- **What is being asked**: Every line below is to be copied exactly, with the pictures left out.

- **Records provided**:

++++++

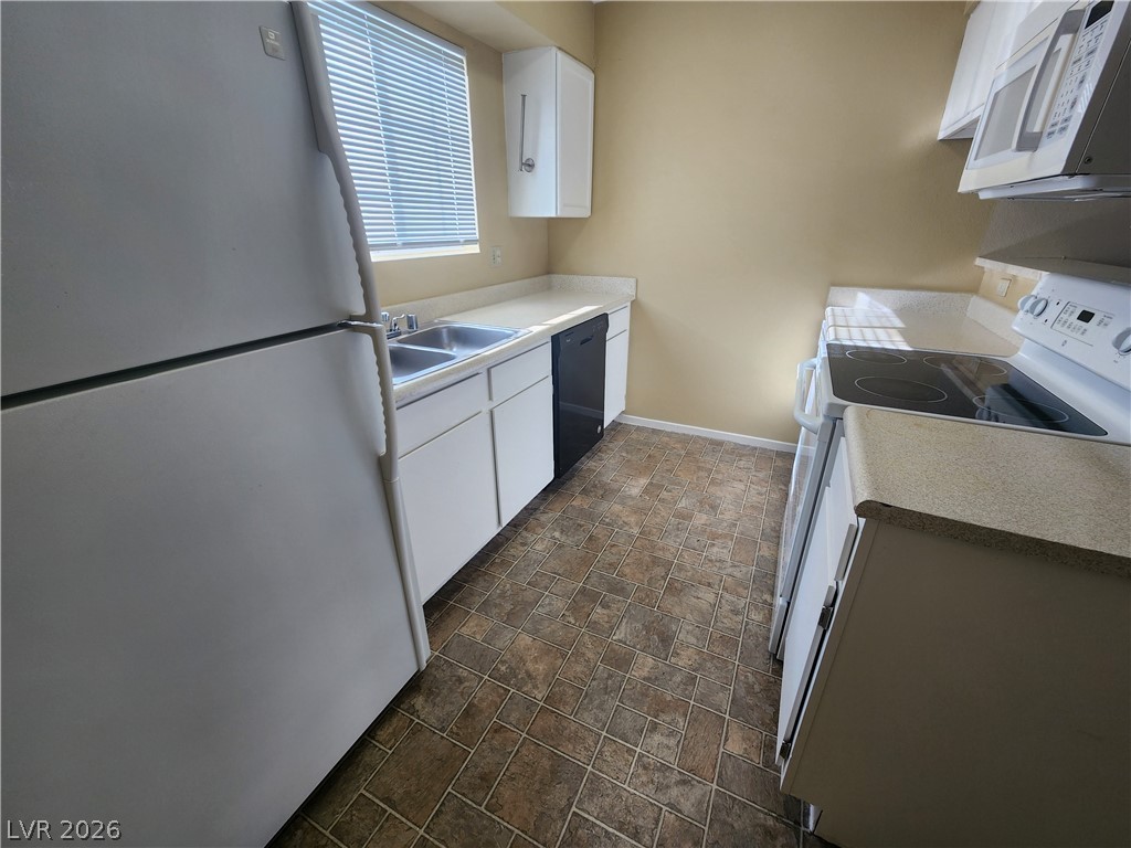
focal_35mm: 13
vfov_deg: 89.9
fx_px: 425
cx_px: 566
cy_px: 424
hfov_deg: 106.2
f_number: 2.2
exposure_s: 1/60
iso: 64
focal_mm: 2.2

++++++

- **Answer box**:
focal_35mm: 13
vfov_deg: 89.9
fx_px: 425
cx_px: 566
cy_px: 424
hfov_deg: 106.2
f_number: 2.2
exposure_s: 1/60
iso: 64
focal_mm: 2.2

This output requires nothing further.